Published Mar 21, 2003
The other day, I was having a conversation with a friend of mine who graduated last year about school. Well, during the course of the conversation, I mentioned that I forgot to aspirate when flushing with NS before giving an IV push, and the instructor didn't call me on it, although I did aspirate with all the other flushes. My friend told me that you don't aspirate when flushing with pushes. Now, I know that this is probably a preference thing, but this year I was taught to aspirate with a flush to check the patency of the line. I have also seen other nurses do this, so I know that this practice is out there in existance. I am just curious as to how many other students or nurses have heard of this practice.:)
I was taught that way too!
ShandyLynnRN, BSN, RN
I don't recall being taught to aspirate. I just flush with NS first to make sure it doesn't hurt or infiltrate. Sometimes you can have a good INT/Hep lock that will flush and pass IV meds just fine, without a blood return.
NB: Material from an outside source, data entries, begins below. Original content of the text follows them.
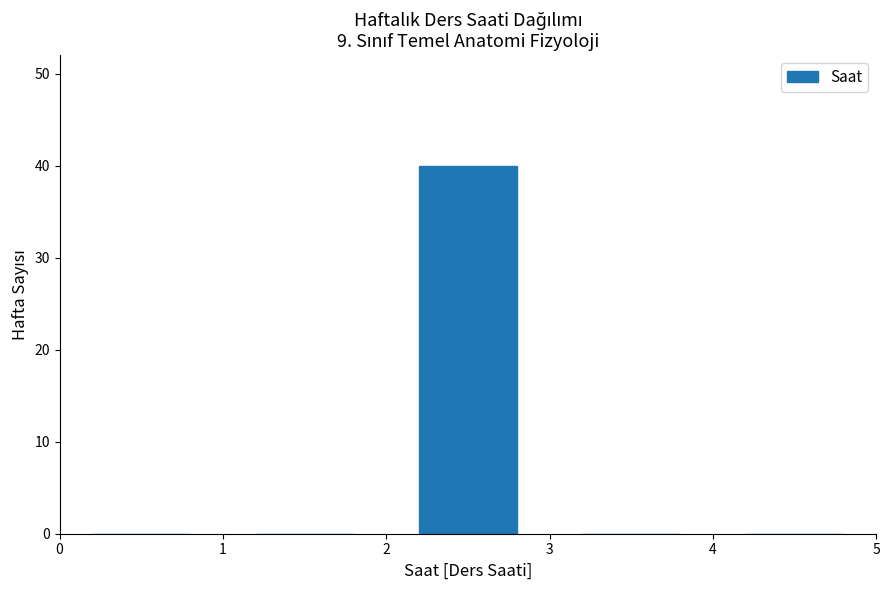

Reading left to right, list every bar in this chart as the range it spans on the x-axis followed by its height. The values are not printed on the chart, so give them approximately, as read against the axis.

0 to 1: 0
1 to 2: 0
2 to 3: 40
3 to 4: 0
4 to 5: 0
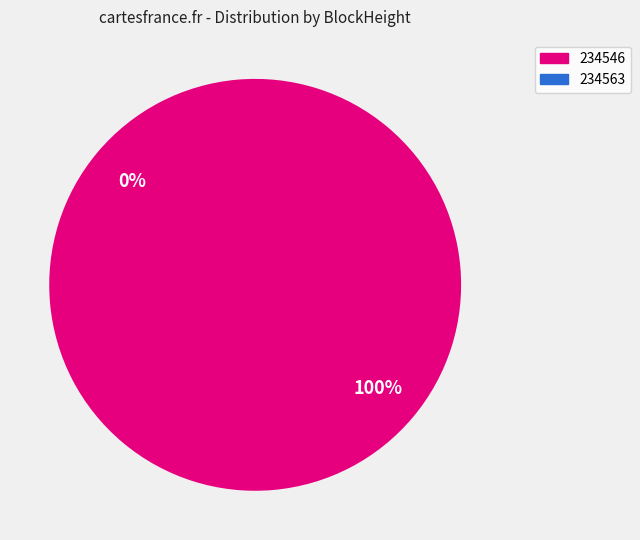

To the nearest percent, what is the difference between the 234563 and 234546 slice percentages?

100%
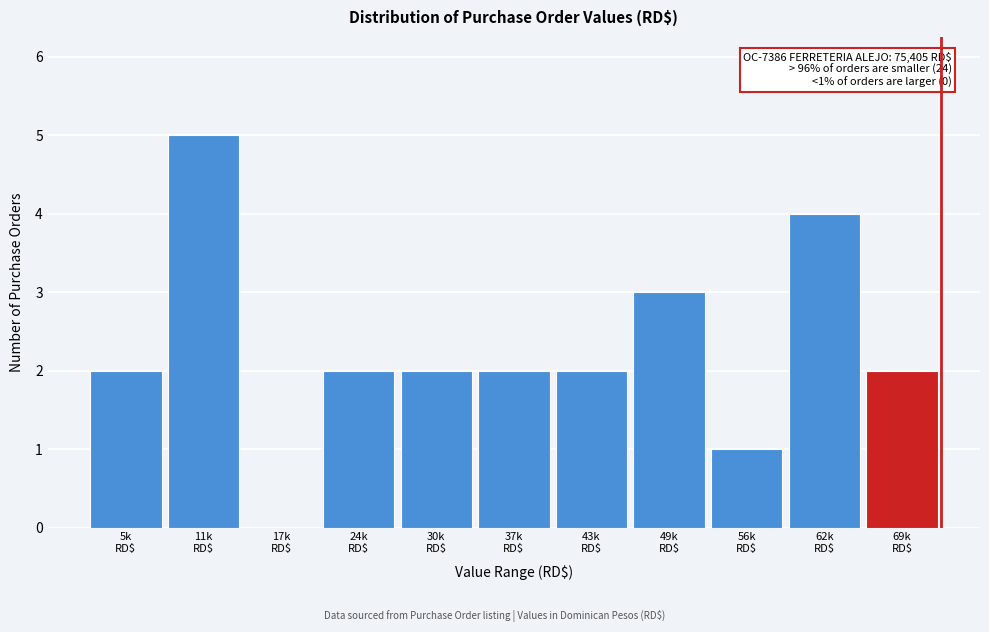

What is the sum of all values?

25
I wasn't taught to aspirate either on saline flushes because you are just checking the patency of the line. Interesting though? Why would you aspirate?
I can see where aspirating would also check for patency. But like I said before, flushing with NS is how I do it because sometimes it WILL flush even without blood return, yet still be a good site.
I was never taught to aspirate prior to flushing either. I will do so on occasion, if the site looks questionable.
I also have seen many sites that are patent but give no blood return.
USA987, MSN, RN, NP
We weren't taught to aspirate either...the only place I've seen it done is in the outpatient chemo center when they are pushing vesicants. Even then, the chemo nurse told me to only aspirate every so often because it puts too much stress on the veins....
Have a great weekend
FYI...out of curiosity, I just looked in my I.V. Therapy book...and when it listed the step-by-step instructions for IV Pushes it doesn't specify to aspirate either....
There are so many different schools of thought out there that it makes me crazy sometimes!!!!
I was never taught to aspirate either. Like others have said, you can have a great site but get no blood return. So it's really not a good indicator of a patent site. It seems like an extra step that you don't need to do. If I have trouble pushing the saline in then I try to aspirate but not routinely.
I have seen some nurses aspirate before a flush. Our school doesn't require us to do it.
Interesting replies, guys. Thanks. I believe that we were told to check the patency to make sure the cannula is still in the vein (however, I learned this waaaayyyy back in September, so I could be wrong). However, what you guys are saying about the good sites not necessarily having blood return makes sense, as well. Thanks once again.
When this question came up, our instructor told us not to aspirate. The reasoning behind it was that, because it is a "closed system", aspirating could compromise the vein. The only time you would aspirate is when you have difficulty flushing and then you very gently aspirate just enough to see if the line is patent.